_Instruction:_
Repeat the part of the listing below that opens with the line containing "order: Sapindales" and closes with the last line of the listing, both ends included. Leave the pictures out of your answer.

_Dataset content:_
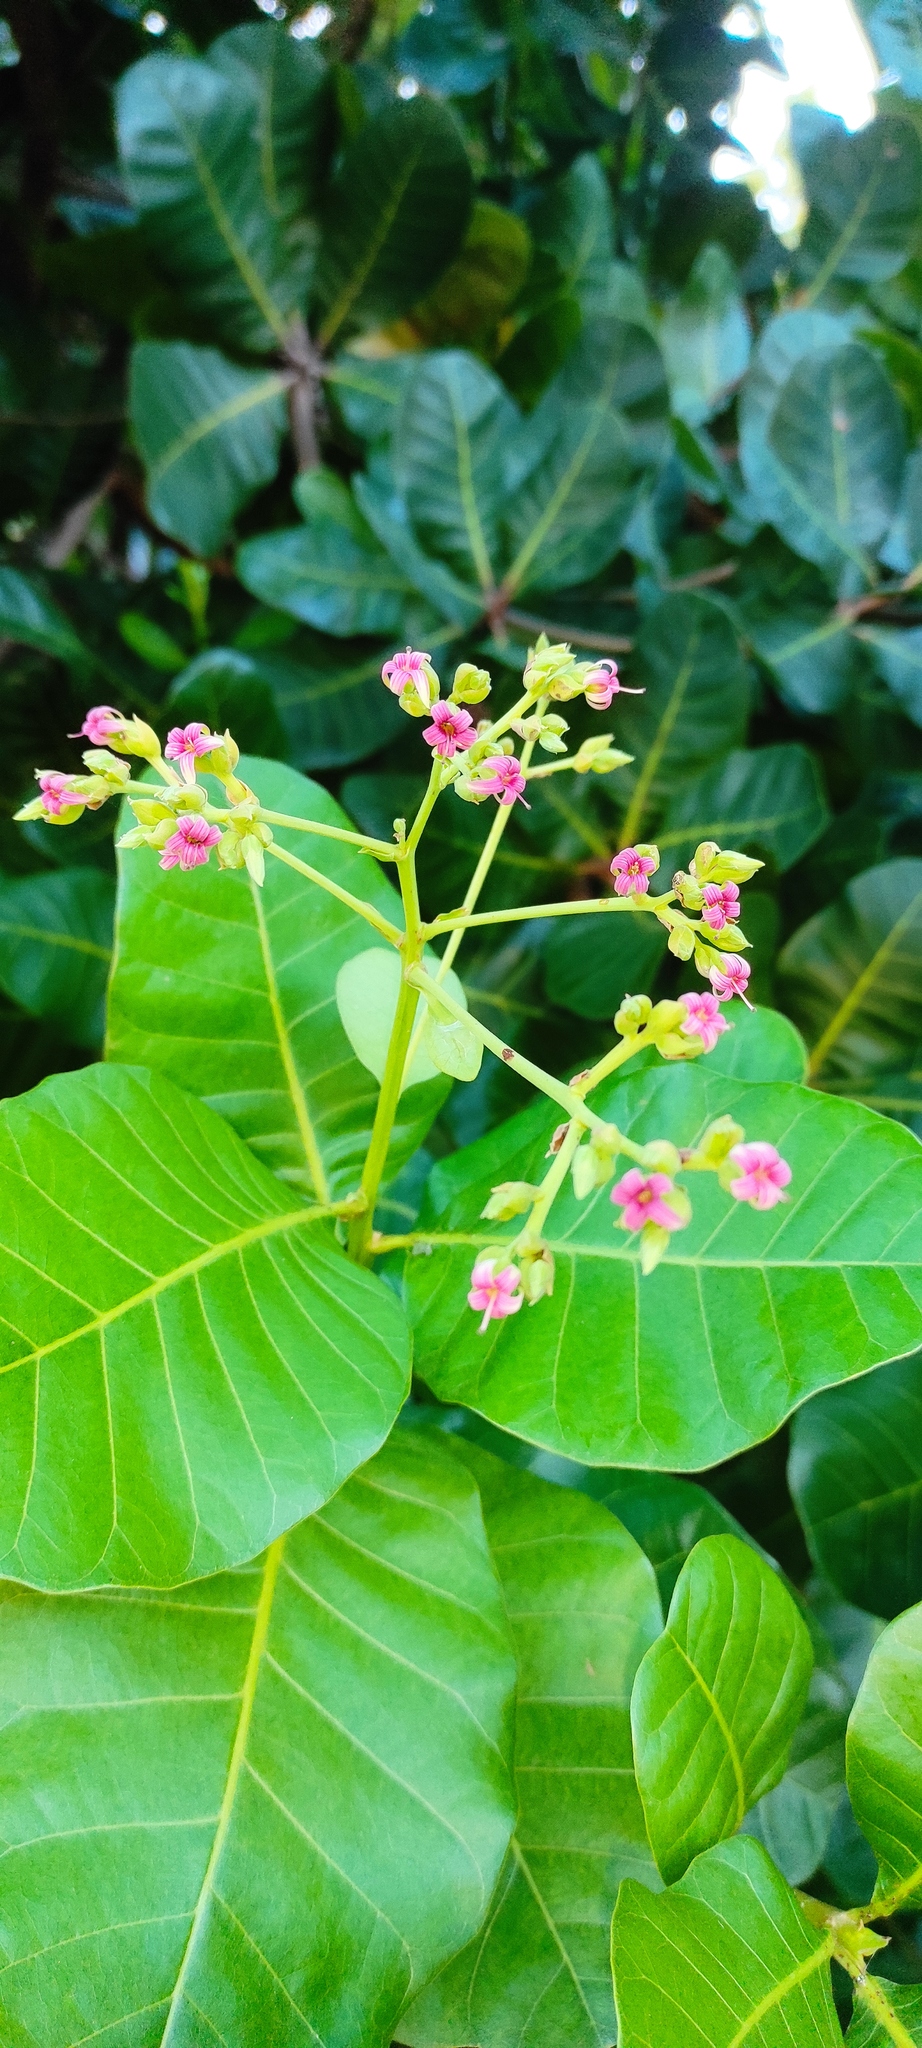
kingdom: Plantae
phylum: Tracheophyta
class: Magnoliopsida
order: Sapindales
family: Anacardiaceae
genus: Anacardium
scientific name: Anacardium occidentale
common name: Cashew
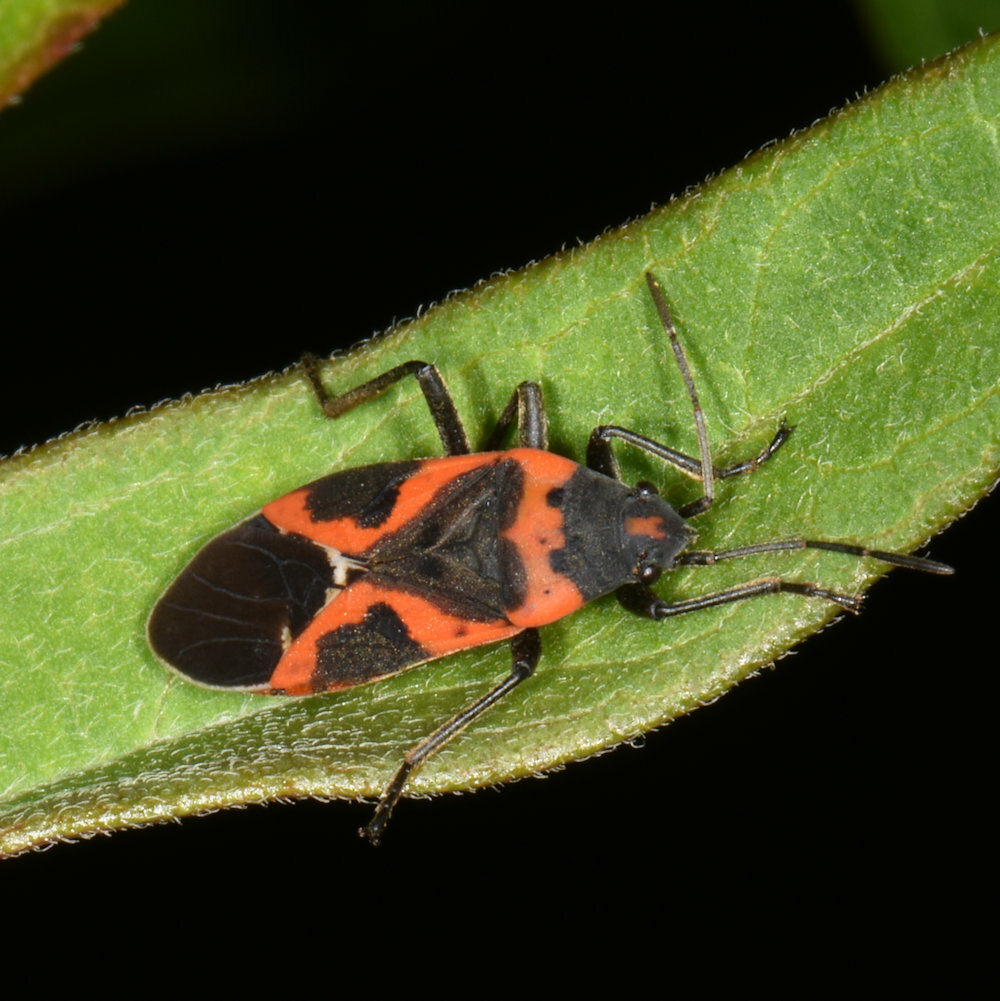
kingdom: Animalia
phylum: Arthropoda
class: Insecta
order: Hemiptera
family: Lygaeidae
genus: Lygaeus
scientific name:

_Exercise result:_
order: Sapindales
family: Anacardiaceae
genus: Anacardium
scientific name: Anacardium occidentale
common name: Cashew
kingdom: Animalia
phylum: Arthropoda
class: Insecta
order: Hemiptera
family: Lygaeidae
genus: Lygaeus
scientific name:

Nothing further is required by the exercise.